Godzilla: King of the Monsters Is an Utterly Disastrous Sequel
The latest “MonsterVerse” movie from Warner Bros. is lazily plotted and feels wholly disconnected from the films that came before it.

When I was, give or take, 10 years old, back in the late 1970s, I would watch Japanese monster movies every Sunday. One channel (of about four or five that were locally available in that televisual Dark Age) specialized in the genre. For this particular weekly segment, it relied mostly on Toho Studios creatures—Rodan, Mothra, and above all, Godzilla—although it occasionally dabbled in Gamera, a giant irradiated turtle offered up, remarkably, by a rival studio that had previously produced Rashomon.
The jewel in the crown, the movie I would wait on for months, was Destroy All Monsters, a mash-up in which Godzilla et al. united to fight a greater menace still: Ghidorah, a three-headed flying creature intent on destroying more than just Tokyo. (That city, I think it’s fair to say, was the unluckiest metropolis ever when it came to destruction via giant-monster attack.)
Godzilla: King of Monsters, the new $150-million-plus Warner Bros. movie, is more or less a remake of Destroy All Monsters. (The attorneys employed by the studio apparently opted for “less,” because Destroy All Monsters is not, to the best of my knowledge, cited anywhere in connection to the film.) The movie is also the third entry in the studio’s half-hearted effort to create a “cinematic universe,” à la Marvel Studios. It is hard to imagine a film failing more completely at its goal.

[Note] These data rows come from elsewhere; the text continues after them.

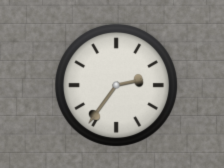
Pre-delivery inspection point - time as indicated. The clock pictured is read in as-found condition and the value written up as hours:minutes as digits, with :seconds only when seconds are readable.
2:36
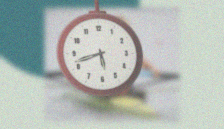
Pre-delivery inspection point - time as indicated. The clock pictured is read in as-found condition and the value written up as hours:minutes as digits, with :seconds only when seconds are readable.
5:42
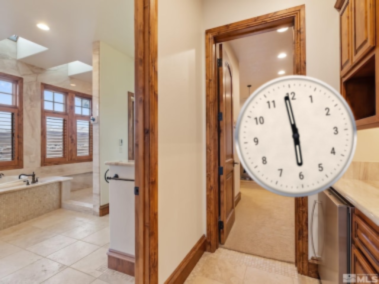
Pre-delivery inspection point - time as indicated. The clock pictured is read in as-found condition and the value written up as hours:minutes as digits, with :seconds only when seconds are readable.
5:59
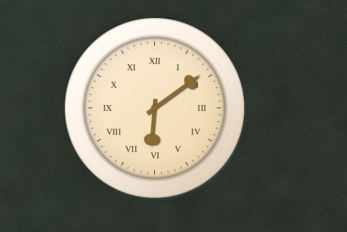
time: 6:09
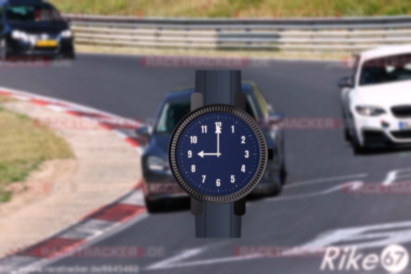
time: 9:00
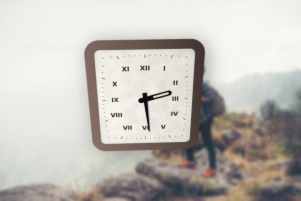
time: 2:29
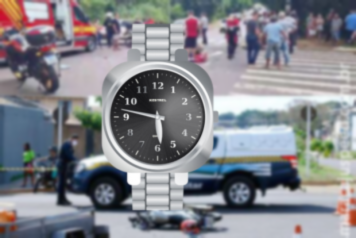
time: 5:47
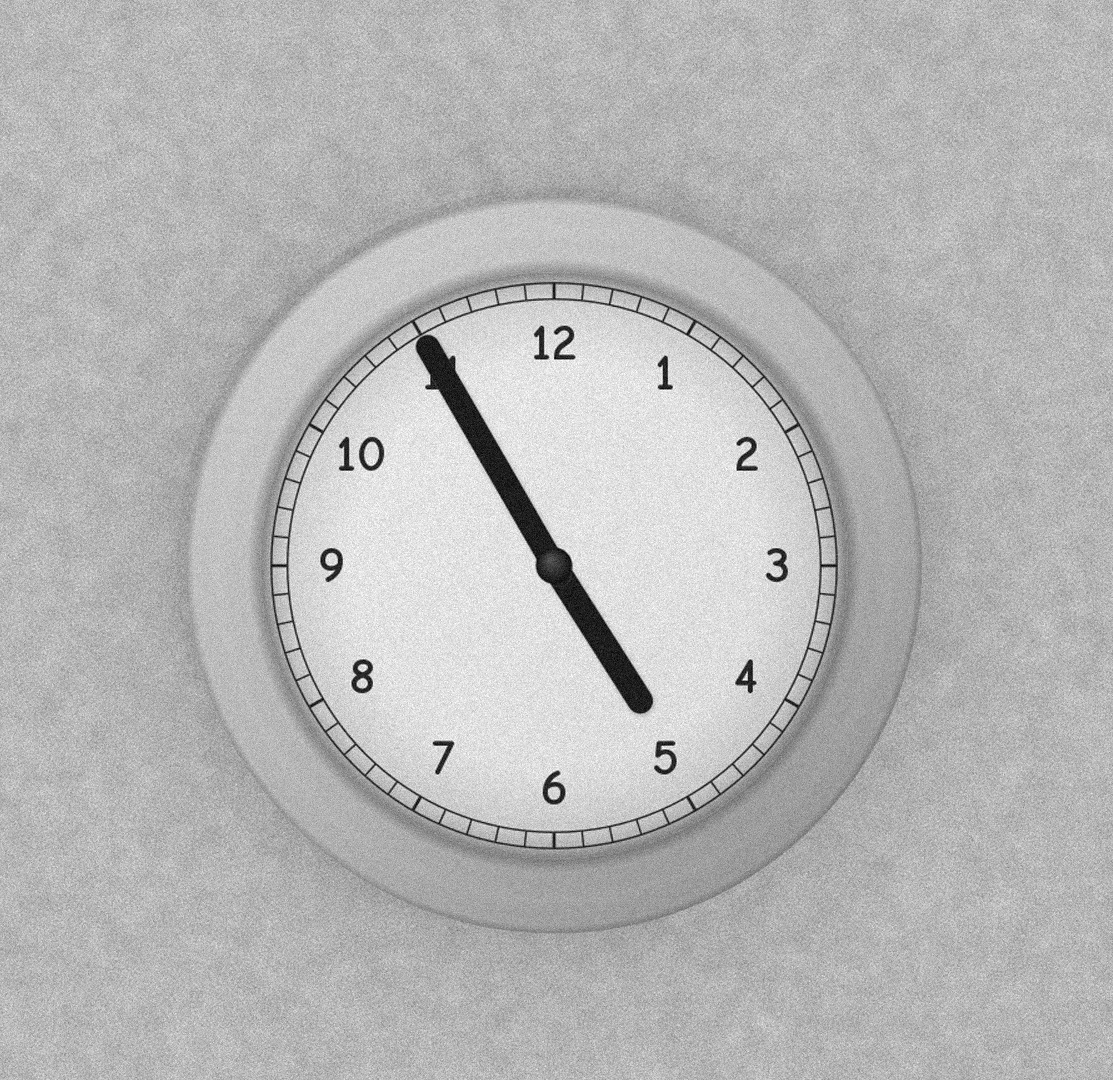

Let’s begin with the obvious: No significant character from the prior two MonsterVerse films—2014’s Godzilla and 2017’s Kong: Skull Island—makes an appearance in this one, unless you count Godzilla, whose name is right there in the title. Tertiary stars reappear (Ken Watanabe, Sally Hawkins, David Strathairn), but otherwise the film, co-written and directed by Michael Dougherty, could hardly be more deracinated from its theoretical forebears.
Kyle Chandler and Vera Farmiga star as divorced parents whose son was killed in the battle between Godzilla and the MUTOs of the previous Godzilla movie. Millie Bobby Brown (of Stranger Things fame) plays their daughter, providing just the right proportion of unnecessary family drama to fill out a wildly overlong 132-minute film. Farmiga’s character unites with an ex-military ecoterrorist (played by Charles Dance, looking as if he’s still angry about being crossbowed on the toilet in Game of Thrones) to wake up “titans”—i.e., giant monsters—in order to cull humankind to environmentally sustainable levels. This goes precisely as well as you might expect it to.
Among the many idiocies of the film is that it toggles back and forth carelessly between the ideas that its monsters were created by human beings’ nuclear experimentation and that they served as some prehuman, eco-happy balancing act. So we are treated to Mothra (both larval and, later, moth-y), Rodan (essentially a football-field-sized pteranodon), and the tripartite dragon Ghidorah, along with assorted other not-worthy-of-a-name monstrosities. One bears a notable resemblance to a giant snow crab.
I suppose it might be considered a spoiler to say who among these gargantuans wins its ultimate fight. But then again, it’s right there in the title. The biggest loser is, without a doubt, the city of Boston, still reeling from its five-game knockout in the NBA playoffs, only to be flattened once again by a horde of giants. For the rest of us, we have the words of an in-movie newscaster: “This is the single greatest disaster in human history.” It is, as a scan of the front page of any day’s newspaper would attest, an exaggeration. But it would not be out of place on a movie poster.